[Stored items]

——————

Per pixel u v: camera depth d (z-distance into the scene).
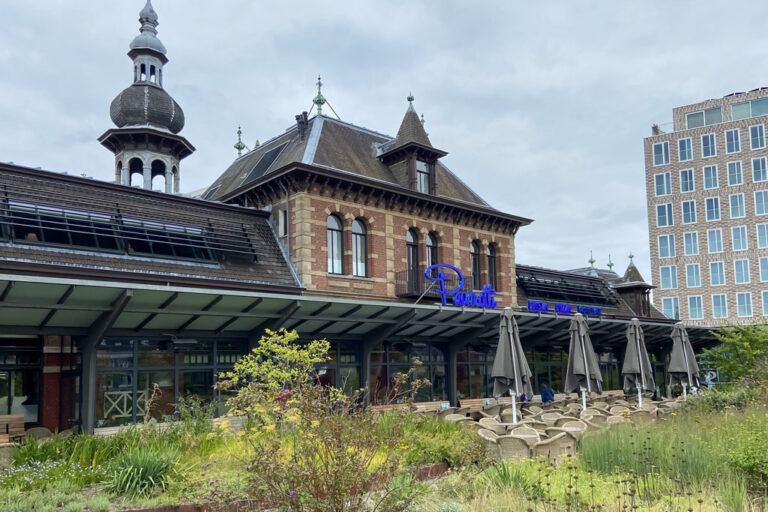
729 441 11.11
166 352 17.59
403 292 25.09
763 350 29.20
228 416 15.83
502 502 8.77
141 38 30.12
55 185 18.55
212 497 8.62
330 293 22.66
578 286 37.50
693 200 62.81
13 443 12.16
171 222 20.41
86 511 9.02
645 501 9.00
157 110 29.03
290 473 7.02
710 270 61.25
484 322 24.05
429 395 24.42
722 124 62.03
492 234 30.00
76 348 16.59
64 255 17.17
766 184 59.28
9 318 14.54
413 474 10.20
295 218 22.77
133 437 12.11
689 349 24.80
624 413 16.16
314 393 8.63
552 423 16.12
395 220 25.56
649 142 65.88
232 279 20.42
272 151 27.86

——————

Without including a single picture, restate all of the data word for word.

Per pixel u v: camera depth d (z-distance into the scene).
729 441 11.11
166 352 17.59
403 292 25.09
763 350 29.20
228 416 15.83
502 502 8.77
141 38 30.12
55 185 18.55
212 497 8.62
330 293 22.66
578 286 37.50
693 200 62.81
13 443 12.16
171 222 20.41
86 511 9.02
645 501 9.00
157 110 29.03
290 473 7.02
710 270 61.25
484 322 24.05
429 395 24.42
722 124 62.03
492 234 30.00
76 348 16.59
64 255 17.17
766 184 59.28
9 318 14.54
413 474 10.20
295 218 22.77
133 437 12.11
689 349 24.80
624 413 16.16
314 393 8.63
552 423 16.12
395 220 25.56
649 142 65.88
232 279 20.42
272 151 27.86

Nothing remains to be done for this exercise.